» **Teks Bacaan**:

----

Sakabe mengakui ia kadang-kadang merasa se­­perti orang asing di negara yang sudah ditingggali­nya selama lebih dari dua dekade ini. “Tidak semua­nya begitu, tapi banyak orang Jepang menganggap orang Korea kasar, sementara orang Korea menganggap orang Jepang menyembunyikan perasaan me­­reka yang sebenarnya. Namun, menurut saya, baik orang Korea maupun Jepang adalah orang-orang yang menarik, walaupun dengan cara yang berbeda.” Ia mencontohkan hubungan antara generasi tua dan ge­­nerasi muda di kedua negara. “Misalnya, orang Korea menganggap umur sangat penting. Di Korea, pemilik toko yang lebih tua sering kali tidak memperlakukan pengunjung yang lebih muda dengan baik, sedangkan di Jepang, bahkan profesor pun memperlakukan mahasiswanya dengan baik.”

Meski demikian, Sakabe merasa beruntung anak-anaknya terlahir sebagai warga negara Korea, yang menurutnya menjadi anak-anak yang lebih percaya diri, membumi dan positif dalam merespon perubahan dibanding anak-anak Jepang. Sakabe sudah terbiasa dengan cara hidup orang Korea sehingga kadang-kadang ia merasa canggung ketika mengunjungi Jepang. “Masyarakat Jepang punya normanya sendiri dan orang-orang cenderung merasa malu ketika mereka menyimpang dari standar ini. Dalam hal ini, Korea cenderung lebih kosmopolitan.”

“Kita tetangga yang hidup bersama. Orang bisa saja pindah ke tempat lain jika tidak suka dengan lingkungannya, tapi negara tidak bisa begitu.”

Buku bergambar “Waktu Hebat di Kota Mama,” yang diterbitkan pada musim panas 2019, menggambarkan anak-anak Sakabe menikmati tempat orang tuanya di Jepang. Ingatan mereka disampaikan melalui foto-foto hangatnya.

Sama tapi Berbeda, Berbeda tapi Sama

Ketika ditanya mengenai ketegangan diplomatik antara kedua negara saat ini, Sakabe mengatakan masalahnya tidak bisa diselesaikan hanya melalui politik saja. Beberapa orang Korea yang dikenal­nya bertanya kepada anak-anaknya negara mana yang mereka dukung dalam pertandingan sepak bola antara Korea melawan Jepang, tapi Sakabe dengan empatik me­­ngatakan hubungan internasional tidak seperti olah­­-raga yang hanya menghasilkan satu pemenang saja. “Kita tetangga yang hidup bersama. Orang bisa saja pindah ke tempat lain jika tidak suka dengan lingkung­­annya, tapi negara tidak bisa begitu.”

----

» **Entri yang Tersedia**:
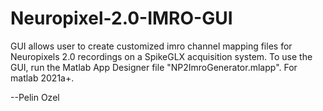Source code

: # Neuropixel-2.0-IMRO-GUI
GUI allows user to create customized imro channel mapping files for Neuropixels 2.0 recordings on a SpikeGLX acquisition system. To use the GUI, run the Matlab App Designer file "NP2ImroGenerator.mlapp". For matlab 2021a+.

--Pelin Ozel
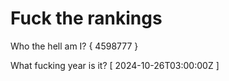 # Fuck the rankings

Who the hell am I?
{ 4598777 }

What fucking year is it?
[ 2024-10-26T03:00:00Z ]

----

» **Tugas Latihan**:
(1) Keluarkan bagian teks bacaan dari "Meski demikian, Sakabe" sampai "melalui foto-foto hangatnya." tanpa mengubah satu kata pun.
(2) Kembalikan semua baris dalam entri di atas persis seperti aslinya. Gambar tidak perlu dimasukkan ke dalam jawaban.
Entri-entri tersebut sama sekali tidak berkaitan dengan teks bacaan.

» **Jawaban Tugas**:
(1)
Meski demikian, Sakabe merasa beruntung anak-anaknya terlahir sebagai warga negara Korea, yang menurutnya menjadi anak-anak yang lebih percaya diri, membumi dan positif dalam merespon perubahan dibanding anak-anak Jepang. Sakabe sudah terbiasa dengan cara hidup orang Korea sehingga kadang-kadang ia merasa canggung ketika mengunjungi Jepang. “Masyarakat Jepang punya normanya sendiri dan orang-orang cenderung merasa malu ketika mereka menyimpang dari standar ini. Dalam hal ini, Korea cenderung lebih kosmopolitan.”

“Kita tetangga yang hidup bersama. Orang bisa saja pindah ke tempat lain jika tidak suka dengan lingkungannya, tapi negara tidak bisa begitu.”

Buku bergambar “Waktu Hebat di Kota Mama,” yang diterbitkan pada musim panas 2019, menggambarkan anak-anak Sakabe menikmati tempat orang tuanya di Jepang. Ingatan mereka disampaikan melalui foto-foto hangatnya.

(2)
Source code

: # Neuropixel-2.0-IMRO-GUI
GUI allows user to create customized imro channel mapping files for Neuropixels 2.0 recordings on a SpikeGLX acquisition system. To use the GUI, run the Matlab App Designer file "NP2ImroGenerator.mlapp". For matlab 2021a+.

--Pelin Ozel
 # Fuck the rankings

Who the hell am I?
{ 4598777 }

What fucking year is it?
[ 2024-10-26T03:00:00Z ]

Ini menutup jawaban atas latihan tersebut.